Brandon Flowers - Flamingo
Record Label: Island Records
Release Date: September 14th, 2010
My past experiences with Brandon Flowers and The Killers have been a bit tumultuous. I paid little attention to “Somebody Told Me” when it first hit television and radio stations, and even thought it was pretty catchy. But I couldn't take it anymore after being bombarded with its nonsense lyrics week after week. I wanted little to do with Hot Fuss for years, and it was only after becoming obsessed with Sam's Town that I finally went back to their debut and checked it out. I loved it and still do to this day, but I can't help but skip that first single every time I come to it. Hot Fuss taught me an important lesson back then, and it was one I sorely needed to learn.
As I mentioned before, I was deeply infatuated with Sam's Town. No other album before or since has grabbed me like that one did. The only problem was that it refused to let go. I can't begin to count the number of times I listened to that album within the first few weeks of its release, and it remains one of my all-time favorite records. They continued on with Sawdust (fantastic) and Day & Age (less than fantastic), but after touring for the good part of six years, the band decided to take a short break in early 2010. Rumors were already circulating that Flowers was working on a solo album, and I voraciously ate up every single piece of news or speculation that mentioned it. Flamingo was eventually announced in April of this year and quickly became my most anticipated album of the year.
My time with Flamingo can only be described as nostalgic. The Killers are at their best when sappy, belting out songs so rife with Americana that it compels you to make sure you haven't traveled back in time. So I was happy to hear Flowers return to the gospel-inspired paths he explored in-between the New Wave synthpop. While Sam's Town could have described any small town in the USA with its trailer park charm, Flamingo is anchored to Flowers' hometown of Las Vegas. An arguably sleazier city than any other, Flowers does a great job of reminding outsiders that it's more than just casinos and strip joints.
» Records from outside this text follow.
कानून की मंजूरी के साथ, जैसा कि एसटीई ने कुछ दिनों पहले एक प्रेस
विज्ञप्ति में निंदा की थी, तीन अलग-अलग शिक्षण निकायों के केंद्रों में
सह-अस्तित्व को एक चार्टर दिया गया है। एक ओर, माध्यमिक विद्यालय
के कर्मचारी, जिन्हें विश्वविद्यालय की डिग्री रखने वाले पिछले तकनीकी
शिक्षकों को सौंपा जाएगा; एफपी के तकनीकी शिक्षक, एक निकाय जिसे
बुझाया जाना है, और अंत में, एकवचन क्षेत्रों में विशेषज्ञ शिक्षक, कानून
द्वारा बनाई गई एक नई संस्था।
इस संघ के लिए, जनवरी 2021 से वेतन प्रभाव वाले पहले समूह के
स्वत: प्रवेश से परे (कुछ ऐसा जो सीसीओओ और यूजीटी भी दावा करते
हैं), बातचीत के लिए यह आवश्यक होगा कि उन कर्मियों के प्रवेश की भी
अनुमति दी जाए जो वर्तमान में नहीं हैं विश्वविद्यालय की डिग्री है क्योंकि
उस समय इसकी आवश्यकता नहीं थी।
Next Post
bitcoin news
While Flowers is a bit more reserved in his solo outing, Flamingo still retains a bit the thematic charm of a typical Killers album. “Welcome to Fabulous Las Vegas” opens the album silently, but quickly ramps into a fantastic intro that could fill any stadium. The lyrics equate the odd loneliness one may feel in a crowded place like Las Vegas to a sort of religious experience. Flowers' warbling choruses are accompanied by an intense and constantly building piano melody that makes this track huge in every sense of the word. “Jilted Lovers & Broken Hearts” is an odd mix of old and new. The verses are drenched with repetitive synth chords but at the same time driven by a smooth acoustic guitar.
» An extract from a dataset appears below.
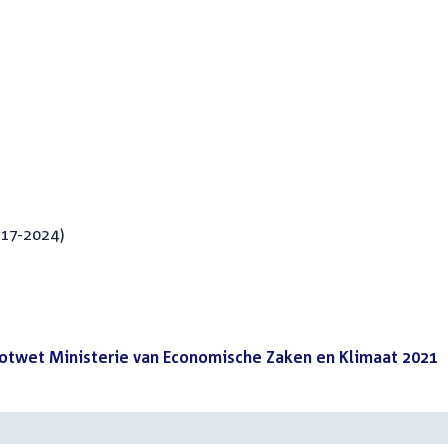
017-2024)
Slotwet Ministerie van Economische Zaken en Klimaat 2021
(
The rest of the album is an interesting combination of personalities. There's no denying most of the tracks are heartland at its finest, but under the surface bubbles a fountain of alternative influences. On “Hard Enough” Flowers' and guest vocalist Jenny Lewis conjure images of Johnny Cash and June Carter, resulting in a perfect image of melancholic love that country used to capture so well. “Was It Something I Said?” combines Flowers' take on the familiar Southern twang with a fast pace and keyboards that almost directly contradict the vocals.
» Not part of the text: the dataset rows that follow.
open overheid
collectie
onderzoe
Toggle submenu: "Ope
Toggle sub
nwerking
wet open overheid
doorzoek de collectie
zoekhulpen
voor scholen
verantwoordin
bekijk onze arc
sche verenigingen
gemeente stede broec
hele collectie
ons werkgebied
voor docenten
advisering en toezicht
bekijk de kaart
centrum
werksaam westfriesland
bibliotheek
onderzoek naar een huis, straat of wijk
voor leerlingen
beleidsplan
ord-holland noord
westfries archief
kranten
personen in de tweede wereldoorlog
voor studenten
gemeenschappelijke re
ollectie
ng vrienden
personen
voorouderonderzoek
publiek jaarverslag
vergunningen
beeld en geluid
But that's not to say Flamingo doesn't introduce any experimentation on Flowers' part. The first single “Crossfire” is a sort of modern day hymn and a definite eye-opener in terms of lyrical content and overall quality. It's definitely the most polished track on the album, and offers a quick sneak peek into the musical future Flowers' is opening himself up to. The single has an almost U2-esque quality of being enormously grand in scale without relying too much on instrumentation, and is a great apex to dive from as the album begins to wind down.
And wind down Flamingo does. “On the Floor,” while not the album closer, does a great job of dropping the decibels and letting Flowers' vocals take over. It's a very stripped down track, mainly featuring simplistic piano chords until the gospel choir jumps in to back Flowers up. It's a short song, sweet in its message of atonement and particularly heavy even for a person of low religious fortitude as myself. I constantly find myself drawn to gospel music for whatever reason, and this song is no different with its beguiling charm.
Flamingo. Named for both a casino and road both found in Las Vegas, this album delivers a little bit of everything. It very well could have been the next Killers album, and I'll be immensely happy if the full band takes a cue from Flowers on their future release. The prevalent themes of overindulgence and redemption are constantly at odds, but the angel on this album's shoulder eventually wins, providing a quick glimpse into Flowers religious beliefs without being overbearing. Flamingo is sweet, cheesy, and deeply personal. It also won't be leaving my playlist for quite some time.